2. How is persecution ordained and directed of God for the good of His Church?Leaven in preaching and doctrine is of more lethal and devastating consequences for a congregation than persecution. To be feared is the turning again from the pure, unadulterated grace of God in Christ Jesus to another gospel, more so than persecution at the hand of the enemy, Galatians 1:6-10. As with the early church, God purposed the persecution to spread the Gospel of Christ from Jerusalem into Judea, Samaria, and into the outer regions of the world, according to what Christ declared would occur in Acts 1:8. What is certain is that the enemy can do nothing more or less than what God’s Sovereign Hand has determined should be done, Acts 4:28.
3.What are the blessed effects of persecution? The Scripture declares that “all that will live godly in Christ Jesus SHALL suffer persecution.” This means then that the evidence of being one of the LORD’S is that the world will hate us even as they hated our LORD, John 15:18. Any who can and do compromise the truth as it is in Christ in order to avoid persecution show by that mindset that they are NOT the LORD’S. A parallel thought is that of chastening of the LORD. Hebrews 12:8- “But if ye be without chastisement, whereof all are partakers, then are ye bastards, and not sons.” To live godly in the world is to have our conversation in the world in accord with the truth of the Gospel, and refusing to give place to those who would compromise the singular message exalting the Person and Work of the LORD Jesus. We are to “Stand fast therefore in the liberty wherewith Christ hath made us free, and be not entangled again with the yoke of bondage”, Galatians 5:1.
4. What is the conduct of those who suffer persecution for Christ’s sake?There is no clearer instruction than that given by the apostle Paul to the Philippian church.Philippians 1:27-29- “ 27 Only let your conversation be as it becometh the gospel of Christ: that whether I come and see you, or else be absent, I may hear of your affairs, that ye stand fast in one spirit, with one mind striving together for the faith of the gospel; 28 And in nothing terrified by your adversaries: which is to them an evident token of perdition, but to you of salvation, and that of God. 29 For unto you it is given in the behalf of Christ, not only to believe on him, but also to suffer for his sake.”

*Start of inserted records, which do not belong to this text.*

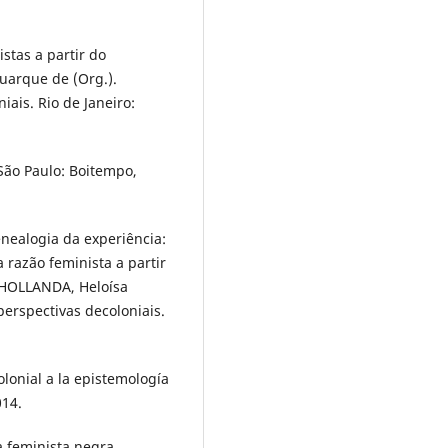
stas a partir do
uarque de (Org.).
ais. Rio de Janeiro:
São Paulo: Boitempo,
ealogia da experiência:
 razão feminista a partir
: HOLLANDA, Heloísa
erspectivas decoloniais.
onial a la epistemología
014.
 feminista negra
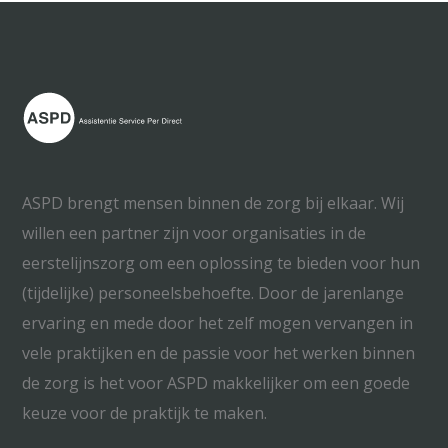
ASPD brengt mensen binnen de zorg bij elkaar. Wij
willen een partner zijn voor organisaties in de
eerstelijnszorg om een oplossing te bieden voor hun
(tijdelijke) personeelsbehoefte. Door de jarenlange
ervaring en mede door het zelf mogen vervangen in
vele praktijken en de passie voor het werken binnen
de zorg is het voor ASPD makkelijker om een goede
keuze voor de praktijk te maken.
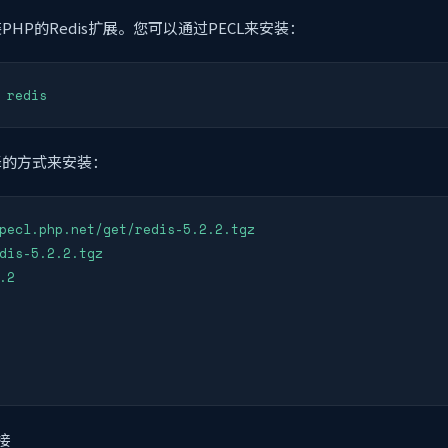
HP的Redis扩展。您可以通过PECL来安装：
 redis
译的方式来安装：
pecl.php.net/get/redis-5.2.2.tgz

dis-5.2.2.tgz

.2

接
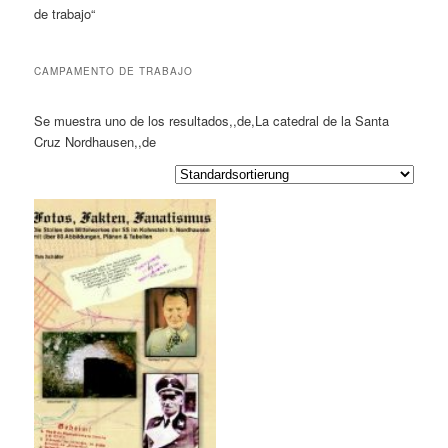
de trabajo“
CAMPAMENTO DE TRABAJO
Se muestra uno de los resultados,,de,La catedral de la Santa
Cruz Nordhausen,,de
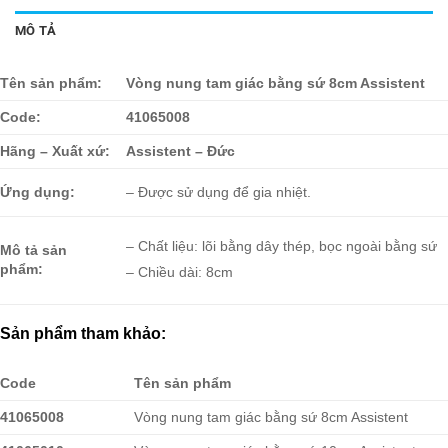
MÔ TẢ
Tên sản phẩm:
Vòng nung tam giác bằng sứ 8cm Assistent
Code:
41065008
Hãng – Xuất xứ:
Assistent – Đức
Ứng dụng:
– Được sử dụng để gia nhiệt.
– Chất liệu: lõi bằng dây thép, bọc ngoài bằng sứ
Mô tả sản
phẩm:
– Chiều dài: 8cm
Sản phẩm tham khảo:
Code
Tên sản phẩm
41065008
Vòng nung tam giác bằng sứ 8cm Assistent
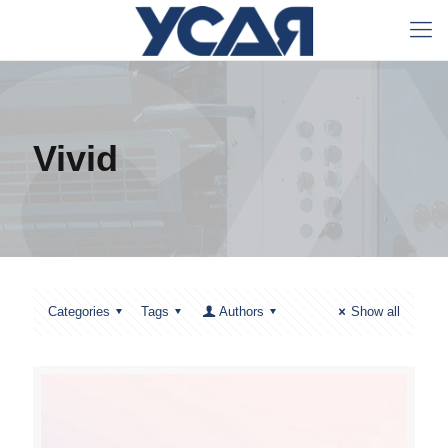
Vivid
Categories
Tags
Authors
Show all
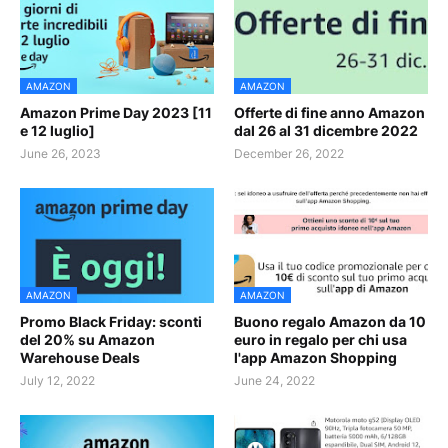
AMAZON
AMAZON
Amazon Prime Day 2023 [11
Offerte di fine anno Amazon
e 12 luglio]
dal 26 al 31 dicembre 2022
June 26, 2023
December 26, 2022
AMAZON
AMAZON
Promo Black Friday: sconti
Buono regalo Amazon da 10
del 20% su Amazon
euro in regalo per chi usa
Warehouse Deals
l'app Amazon Shopping
July 12, 2022
June 24, 2022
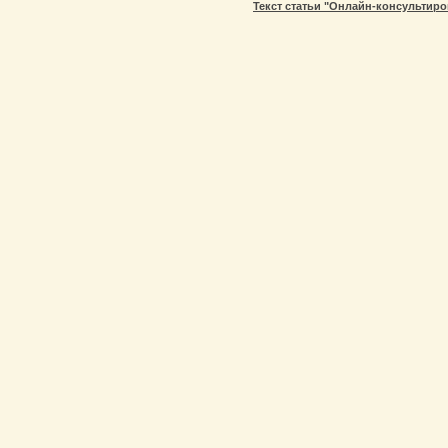
Текст статьи "Онлайн-консультир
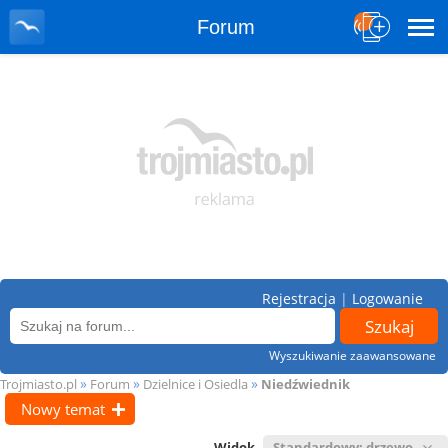
Forum
Rejestracja
|
Logowanie
Wyszukiwanie zaawansowane
»
»
»
Trojmiasto.pl
Forum
Dzielnice i Osiedla
Niedźwiednik
Nowy temat
Widok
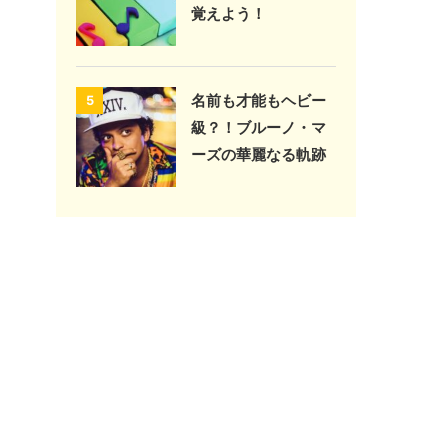
覚えよう！
名前も才能もヘビー
5
級？！ブルーノ・マ
ーズの華麗なる軌跡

It is clear from this that as certain as faith is the gift of God, so is suffering for His sake. Neither the persecuting hand of men, nor the chastising hand of God, ever changed the eternal state of one of the LORD’S saints. Someone has said that believers resemble the moon, that emerges from her eclipse by keeping her motion, and ceases not to shine because the dogs bark at her. Shall we cease to be the LORD’S because others will not cease to be persecutors?